Morning Business News, Friday 3rd September: BP Plc, another oil rig burns,  HSBC Holdings threatens to quit UK.

 

BP Plc (LON:BP) has revealed that the cost of the Gulf of Mexico oil spill shot up by more than $2bn in August.

The news has however not phased markets; investors have factored in the full cost implications of the spill to BP's financial health.

BP Plc has set aside $32.2bn to the total costs of the disaster which pushed the group into a $17bn loss in the second quarter

Yesterday the company reported that the cost of the spill has risen to $8bn (£5.2bn).

 

Another oil rig burns


Another oil rig has exploded in the Gulf of Mexico, reportedly causing a mile-long slick – just over four months since BP’s Deepwater Horizon catastrophe triggered the worst offshore spill in history.

All 13 men working on the site, owned by US company Mariner Energy, have been rescued, after a helicopter spotted a blazing structure 100 miles from the Louisiana coastline.

“Thirteen people were seen huddled together in the water wearing gumby suits or immersion suits, water protection suits, so we were able to confirm that all people were accounted for,” said John Edwards, a Coast Guard spokesman, the Telegraph reports.

HSBC Holdings threatens relocation


HSBC Holdings (LON:HSBA) may move its headquarters from Britain if the Government’s new Banking Commission calls for a break-up of lenders.
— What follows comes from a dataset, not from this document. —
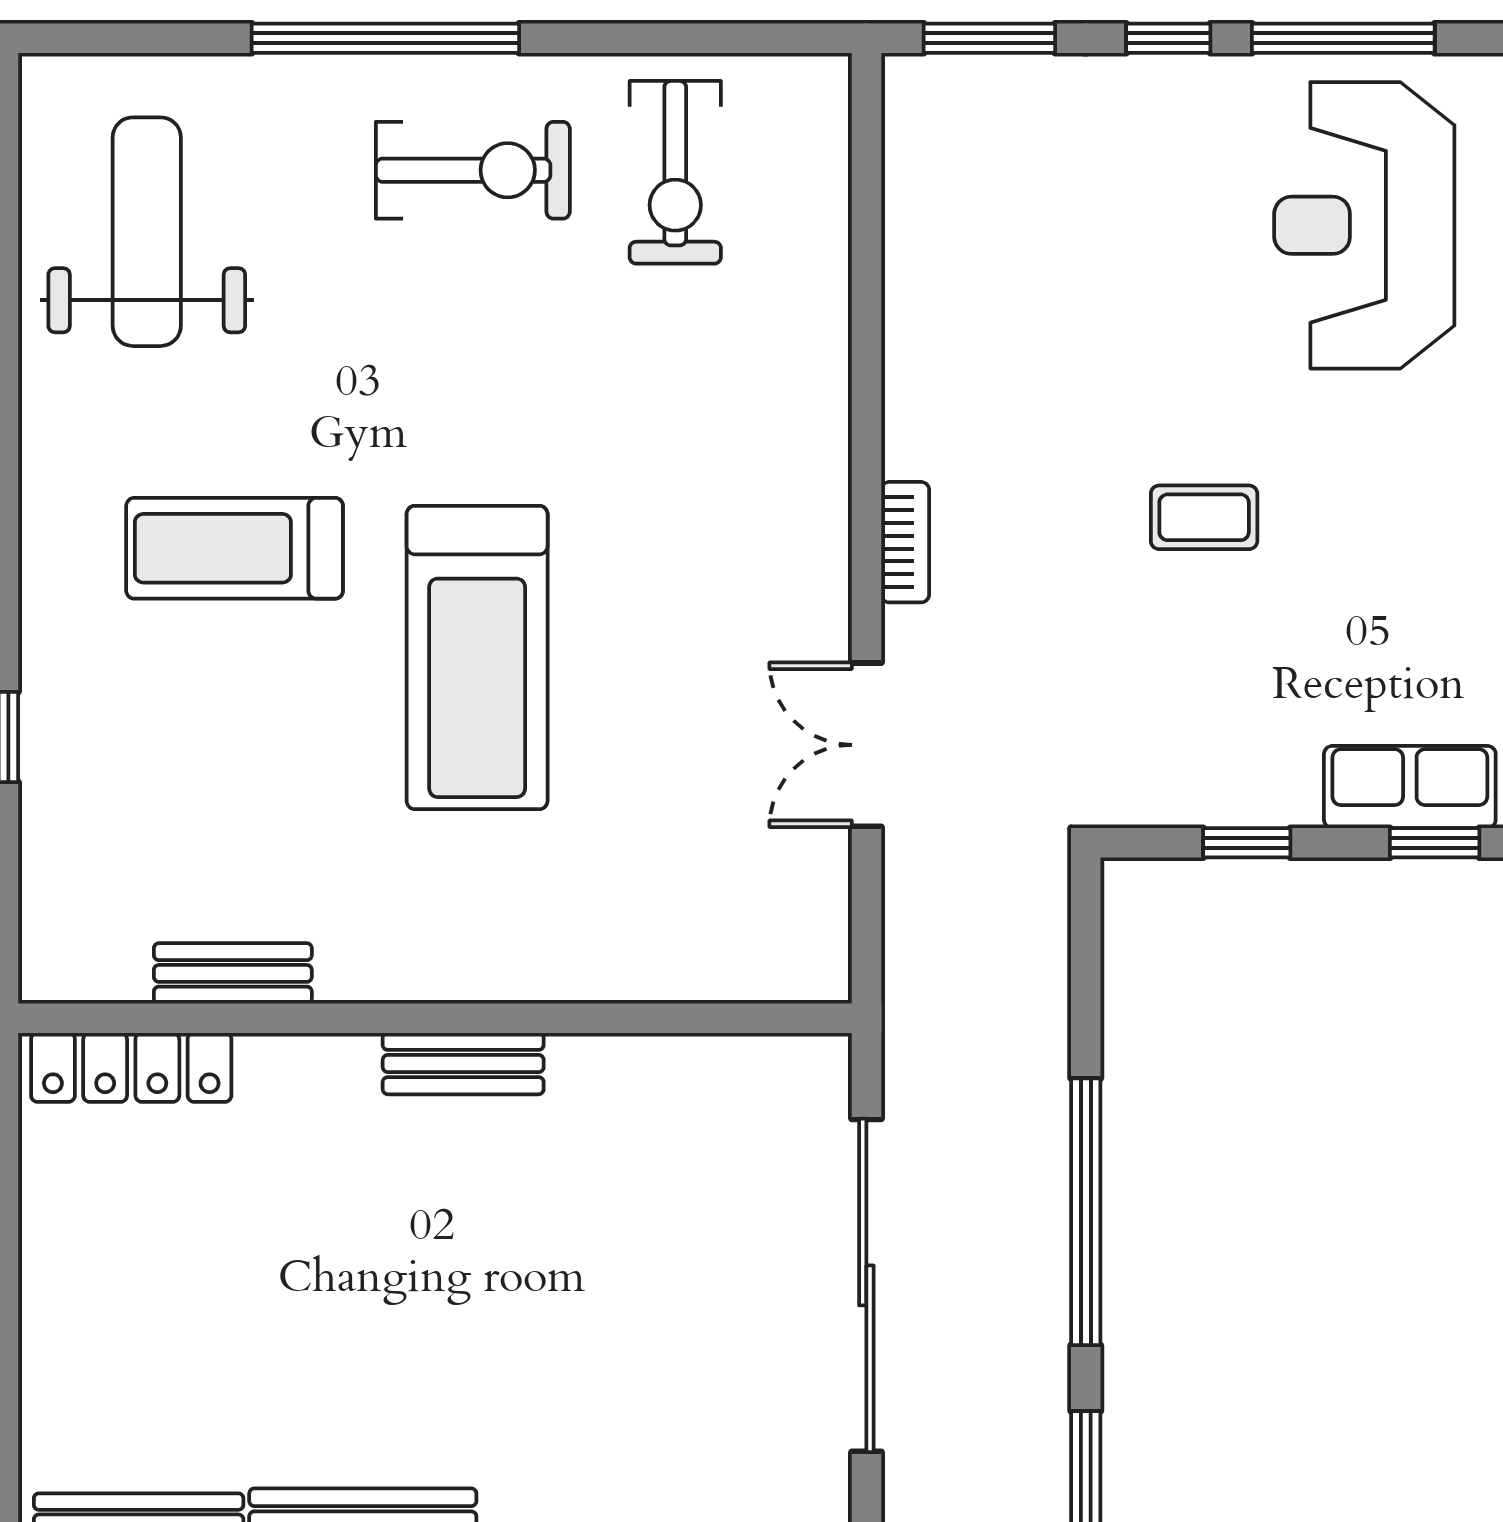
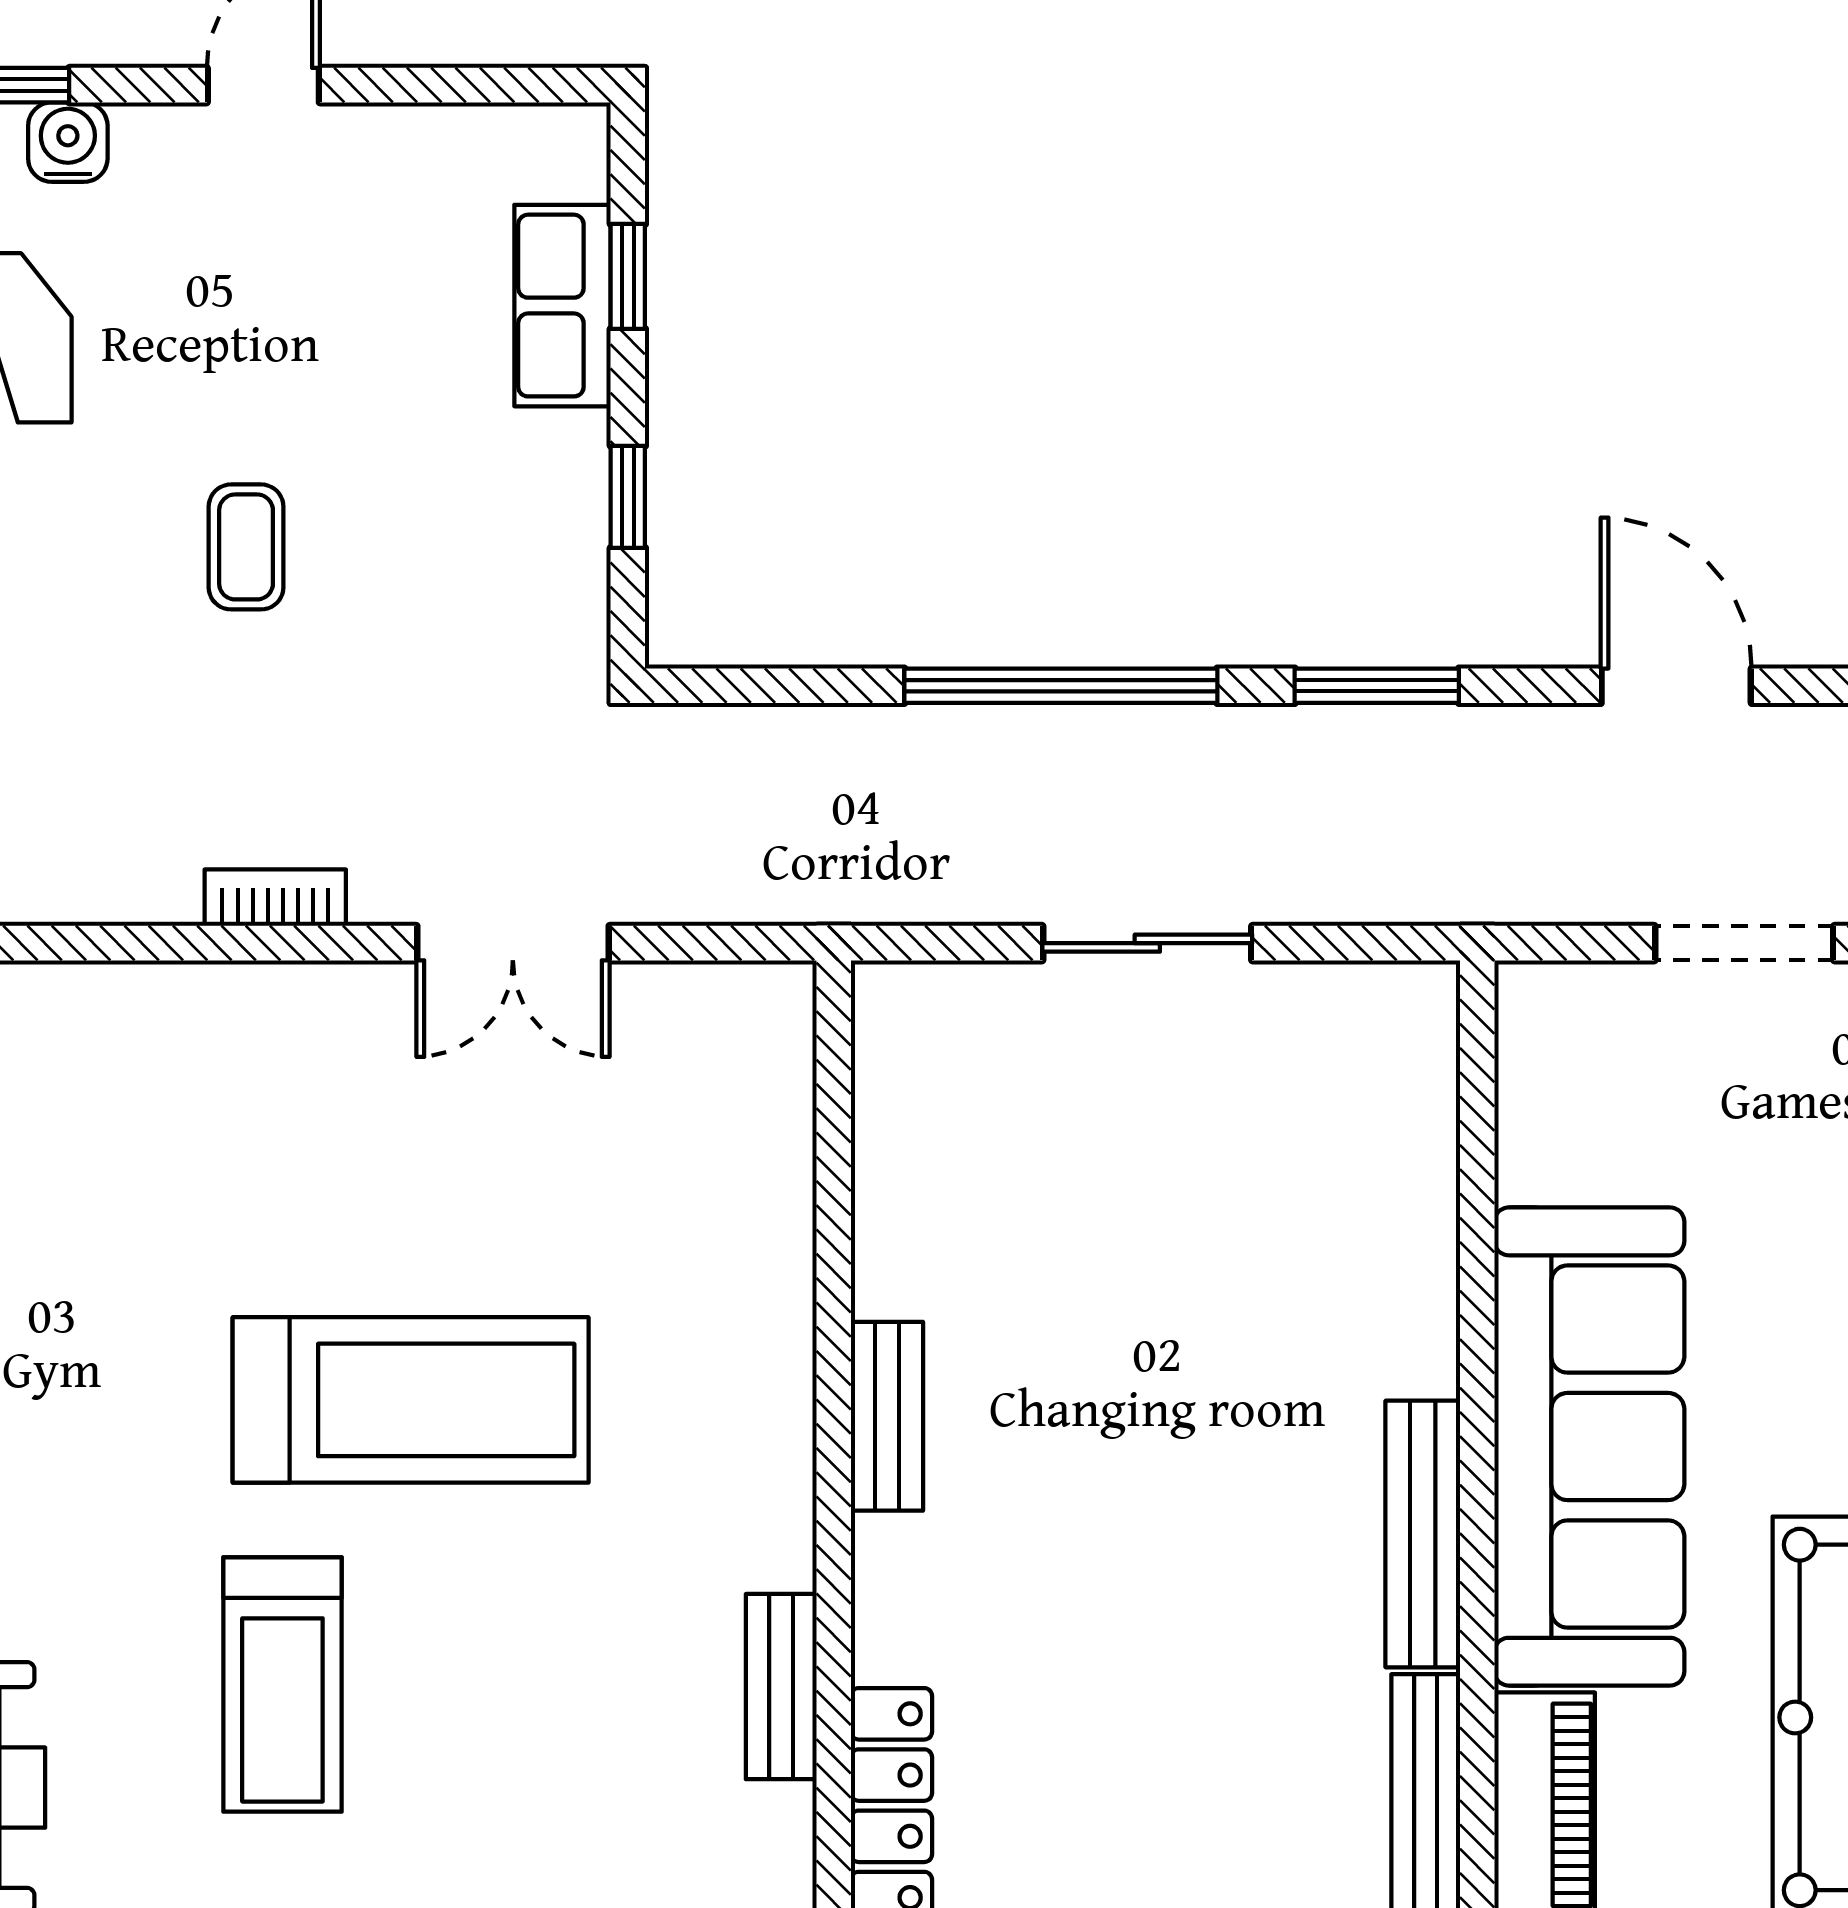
sliding door: (866, 1285) -> (1147, 943), width x0.54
Stuart Gulliver, who runs HSBC’s global banking business, warned that the bank could leave London if it is ordered to split its investment bank from its retail lending operations. Should the commission recommend a split, “we would have to see how we responded.

There could be significant implications for where we may choose to headquarter our institution,” Mr Gulliver told a banking conference in London, the Times reports.

US financial regulation


America's wave of new financial regulation is likely to prompt the country's biggest financial institutions to break themselves up, according to the chairman of the Federal Reserve.

“My belief is that a combination of tougher oversight and tighter capital requirements will take away the attractiveness [of being big],” Ben Bernanke told the Financial Crisis Inquiry Commission (FCIC) in Washington DC yesterday, the Telegraph reports.